The Electoral Office further advised the public that the registration schedules will be published in the weekly newspapers and the Electoral Office page of the Government’s website.

Registering officers will also post schedules in strategic places in constituencies and the Electoral Office will make the schedules available to all political parties, the release said.

Prime Minister Ralph Gonsalves, who also had ministerial responsibility for electoral matters, read the release at a press conference on Tuesday.

“I just want to say that I have full confidence in the Supervisor of Elections,” Gonsalves said.

“This supervisor of Election and the staff they have been doing a lot of work. They have been very open to the political parties to make suggestions,” Gonsalves told reporters.

“There is no need to have any war with the Supervisor of Elections or her office. She is a woman stuffed with integrity and if there are problems, and if we want to highlight any deficiency, we can do so and she would listen.

“Let us not create the impression that we don’t have a good electoral system or that there is a hanky-panky which is going on, because there is none,” Gonsalves said.

--- Collected material ---
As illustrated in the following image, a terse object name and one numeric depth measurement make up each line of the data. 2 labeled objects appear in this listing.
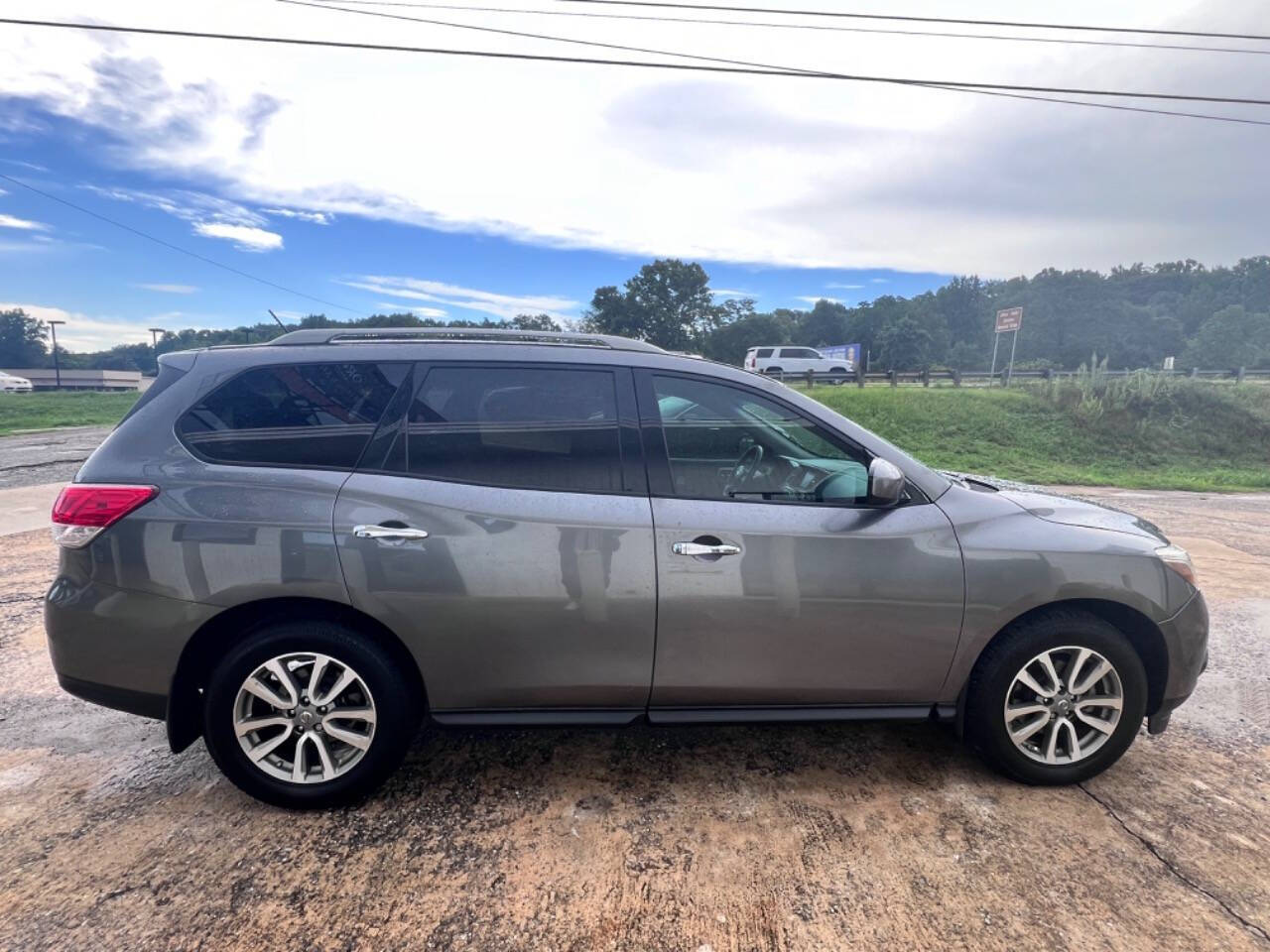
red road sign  29.72
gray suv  2.42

--- Work to complete ---
A – According to the article on the Electoral Office, who read the release at a press conference on Tuesday?
B – Translate this sentence from the article on the Electoral Office into Spanish: "Registering officers will also post schedules in strategic places in constituencies and the Electoral Office will make the schedules available to all political parties, the release said."
C – Write out the part of the article on the Electoral Office starting at "Prime Minister Ralph" and ending at "she would listen.", replacing "press conference" with "news briefing".
Work only from the article on the Electoral Office.

--- Answers to the tasks ---
A – Prime Minister Ralph Gonsalves

B – Los funcionarios de registro también colocarán los calendarios en lugares estratégicos de las circunscripciones y la Oficina Electoral pondrá los calendarios a disposición de todos los partidos políticos, según el comunicado.

C –
Prime Minister Ralph Gonsalves, who also had ministerial responsibility for electoral matters, read the release at a news briefing on Tuesday.

“I just want to say that I have full confidence in the Supervisor of Elections,” Gonsalves said.

“This supervisor of Election and the staff they have been doing a lot of work. They have been very open to the political parties to make suggestions,” Gonsalves told reporters.

“There is no need to have any war with the Supervisor of Elections or her office. She is a woman stuffed with integrity and if there are problems, and if we want to highlight any deficiency, we can do so and she would listen.